• _What to work on_: Show each line of the records in which the word "format" occurs.

• _Data records_:
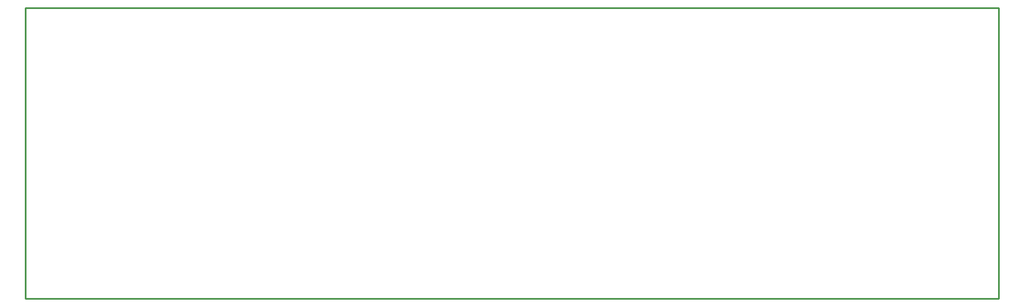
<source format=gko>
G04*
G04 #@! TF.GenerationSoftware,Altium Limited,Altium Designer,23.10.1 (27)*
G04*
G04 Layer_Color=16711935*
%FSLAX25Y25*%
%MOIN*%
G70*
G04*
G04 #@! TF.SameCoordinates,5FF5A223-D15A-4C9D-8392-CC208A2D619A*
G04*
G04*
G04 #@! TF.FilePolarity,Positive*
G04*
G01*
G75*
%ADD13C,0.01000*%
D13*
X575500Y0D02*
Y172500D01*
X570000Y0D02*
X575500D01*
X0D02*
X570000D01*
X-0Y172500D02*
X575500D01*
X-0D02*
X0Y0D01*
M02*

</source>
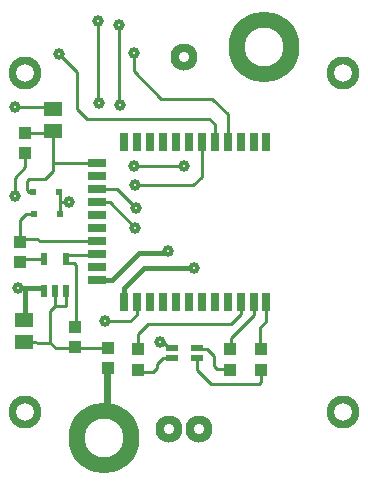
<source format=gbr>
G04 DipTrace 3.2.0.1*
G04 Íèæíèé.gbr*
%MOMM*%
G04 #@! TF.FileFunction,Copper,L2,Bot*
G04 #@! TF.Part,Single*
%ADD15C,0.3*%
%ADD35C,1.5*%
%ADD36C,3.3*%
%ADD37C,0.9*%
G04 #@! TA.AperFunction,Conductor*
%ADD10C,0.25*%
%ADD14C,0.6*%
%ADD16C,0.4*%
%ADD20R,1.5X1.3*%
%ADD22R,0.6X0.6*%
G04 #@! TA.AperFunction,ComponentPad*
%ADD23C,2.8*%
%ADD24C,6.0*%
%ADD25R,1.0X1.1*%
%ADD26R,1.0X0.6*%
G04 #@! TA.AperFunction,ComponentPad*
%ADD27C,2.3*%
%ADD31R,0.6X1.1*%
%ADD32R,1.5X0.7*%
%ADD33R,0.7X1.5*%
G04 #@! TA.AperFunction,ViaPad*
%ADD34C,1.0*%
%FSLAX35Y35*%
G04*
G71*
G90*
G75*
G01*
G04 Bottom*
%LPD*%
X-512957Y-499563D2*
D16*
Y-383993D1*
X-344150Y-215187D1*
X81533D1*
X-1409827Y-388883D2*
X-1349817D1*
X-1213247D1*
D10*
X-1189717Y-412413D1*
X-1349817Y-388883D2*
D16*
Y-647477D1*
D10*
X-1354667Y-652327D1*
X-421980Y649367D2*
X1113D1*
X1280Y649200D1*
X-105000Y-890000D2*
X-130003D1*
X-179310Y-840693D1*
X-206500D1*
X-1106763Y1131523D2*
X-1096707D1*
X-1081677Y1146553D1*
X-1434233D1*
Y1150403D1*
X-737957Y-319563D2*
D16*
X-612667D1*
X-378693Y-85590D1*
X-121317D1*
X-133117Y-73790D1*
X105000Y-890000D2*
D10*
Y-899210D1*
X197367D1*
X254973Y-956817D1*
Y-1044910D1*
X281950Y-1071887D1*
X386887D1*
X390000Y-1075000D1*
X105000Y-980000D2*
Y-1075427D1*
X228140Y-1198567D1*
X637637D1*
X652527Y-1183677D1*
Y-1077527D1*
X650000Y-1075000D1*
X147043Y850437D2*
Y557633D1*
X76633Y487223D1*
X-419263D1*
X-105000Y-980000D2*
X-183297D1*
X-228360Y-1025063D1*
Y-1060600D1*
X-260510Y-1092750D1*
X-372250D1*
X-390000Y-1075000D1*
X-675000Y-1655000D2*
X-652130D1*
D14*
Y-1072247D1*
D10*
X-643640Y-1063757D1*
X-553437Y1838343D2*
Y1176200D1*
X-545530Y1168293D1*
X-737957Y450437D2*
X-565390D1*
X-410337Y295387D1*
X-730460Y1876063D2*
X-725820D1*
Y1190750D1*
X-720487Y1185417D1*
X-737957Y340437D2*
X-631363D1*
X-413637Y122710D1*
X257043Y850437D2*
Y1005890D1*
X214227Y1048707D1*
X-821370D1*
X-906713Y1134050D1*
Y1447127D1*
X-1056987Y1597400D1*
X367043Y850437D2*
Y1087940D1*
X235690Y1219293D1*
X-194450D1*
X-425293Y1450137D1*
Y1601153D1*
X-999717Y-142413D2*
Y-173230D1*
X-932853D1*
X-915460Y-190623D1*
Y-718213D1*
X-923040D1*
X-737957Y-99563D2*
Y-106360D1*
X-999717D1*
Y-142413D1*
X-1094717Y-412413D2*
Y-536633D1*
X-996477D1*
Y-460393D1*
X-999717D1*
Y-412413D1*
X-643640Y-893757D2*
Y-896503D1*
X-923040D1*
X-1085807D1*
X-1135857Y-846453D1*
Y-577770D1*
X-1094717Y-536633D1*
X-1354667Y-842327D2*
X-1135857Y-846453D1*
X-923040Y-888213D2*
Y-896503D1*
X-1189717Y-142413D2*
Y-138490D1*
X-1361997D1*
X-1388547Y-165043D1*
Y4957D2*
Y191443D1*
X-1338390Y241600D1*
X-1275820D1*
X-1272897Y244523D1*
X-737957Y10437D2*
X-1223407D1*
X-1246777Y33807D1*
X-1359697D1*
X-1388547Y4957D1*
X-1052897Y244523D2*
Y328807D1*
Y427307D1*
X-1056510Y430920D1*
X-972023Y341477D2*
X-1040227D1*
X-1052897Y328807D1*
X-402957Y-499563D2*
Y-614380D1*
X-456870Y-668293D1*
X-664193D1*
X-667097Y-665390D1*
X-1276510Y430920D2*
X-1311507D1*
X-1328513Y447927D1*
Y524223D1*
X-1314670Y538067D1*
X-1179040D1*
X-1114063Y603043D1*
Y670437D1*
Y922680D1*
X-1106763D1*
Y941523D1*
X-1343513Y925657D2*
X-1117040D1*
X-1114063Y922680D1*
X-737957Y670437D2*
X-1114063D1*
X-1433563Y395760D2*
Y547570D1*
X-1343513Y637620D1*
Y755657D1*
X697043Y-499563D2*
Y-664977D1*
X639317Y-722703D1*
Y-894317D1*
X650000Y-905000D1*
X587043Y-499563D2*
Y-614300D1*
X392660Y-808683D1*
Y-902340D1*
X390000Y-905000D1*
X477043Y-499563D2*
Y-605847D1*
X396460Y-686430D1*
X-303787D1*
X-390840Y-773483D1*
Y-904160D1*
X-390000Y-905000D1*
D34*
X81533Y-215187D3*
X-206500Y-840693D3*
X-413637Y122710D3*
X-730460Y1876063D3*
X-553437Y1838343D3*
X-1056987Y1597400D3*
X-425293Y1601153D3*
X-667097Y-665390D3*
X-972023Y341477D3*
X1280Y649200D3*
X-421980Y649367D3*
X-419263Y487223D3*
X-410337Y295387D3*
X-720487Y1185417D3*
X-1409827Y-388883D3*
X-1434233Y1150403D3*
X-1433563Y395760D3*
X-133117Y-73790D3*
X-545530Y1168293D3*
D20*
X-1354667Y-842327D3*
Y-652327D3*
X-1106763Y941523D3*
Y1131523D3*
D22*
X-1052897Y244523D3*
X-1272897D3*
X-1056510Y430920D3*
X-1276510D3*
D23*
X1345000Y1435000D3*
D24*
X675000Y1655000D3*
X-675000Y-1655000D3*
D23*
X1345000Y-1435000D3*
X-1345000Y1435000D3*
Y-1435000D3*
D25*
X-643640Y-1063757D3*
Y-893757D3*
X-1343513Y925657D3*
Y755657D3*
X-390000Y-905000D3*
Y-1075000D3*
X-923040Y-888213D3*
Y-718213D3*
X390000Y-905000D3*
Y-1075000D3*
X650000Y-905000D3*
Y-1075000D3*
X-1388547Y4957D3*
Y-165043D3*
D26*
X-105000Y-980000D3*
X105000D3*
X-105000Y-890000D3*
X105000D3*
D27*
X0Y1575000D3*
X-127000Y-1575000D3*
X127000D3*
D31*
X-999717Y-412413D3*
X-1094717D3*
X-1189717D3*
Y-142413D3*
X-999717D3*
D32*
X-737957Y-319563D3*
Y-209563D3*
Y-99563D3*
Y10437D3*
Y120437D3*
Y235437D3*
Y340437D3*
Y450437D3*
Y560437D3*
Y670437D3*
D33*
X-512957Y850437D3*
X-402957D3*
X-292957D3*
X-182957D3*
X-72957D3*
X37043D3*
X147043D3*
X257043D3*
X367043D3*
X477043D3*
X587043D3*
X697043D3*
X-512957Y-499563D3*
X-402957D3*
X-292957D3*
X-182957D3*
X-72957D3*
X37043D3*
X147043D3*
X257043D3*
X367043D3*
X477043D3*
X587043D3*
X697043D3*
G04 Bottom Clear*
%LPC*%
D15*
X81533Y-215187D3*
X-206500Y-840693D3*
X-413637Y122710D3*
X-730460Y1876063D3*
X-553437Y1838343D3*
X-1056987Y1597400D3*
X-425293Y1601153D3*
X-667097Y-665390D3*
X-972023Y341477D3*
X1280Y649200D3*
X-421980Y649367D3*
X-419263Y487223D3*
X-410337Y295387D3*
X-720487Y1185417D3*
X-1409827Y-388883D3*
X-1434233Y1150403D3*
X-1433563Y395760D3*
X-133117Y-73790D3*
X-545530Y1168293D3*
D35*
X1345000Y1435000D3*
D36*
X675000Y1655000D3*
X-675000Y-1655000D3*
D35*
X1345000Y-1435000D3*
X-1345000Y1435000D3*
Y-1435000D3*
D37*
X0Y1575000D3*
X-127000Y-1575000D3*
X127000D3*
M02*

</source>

• _Finished exercise_:
<source format=gko>
<source format=gbr>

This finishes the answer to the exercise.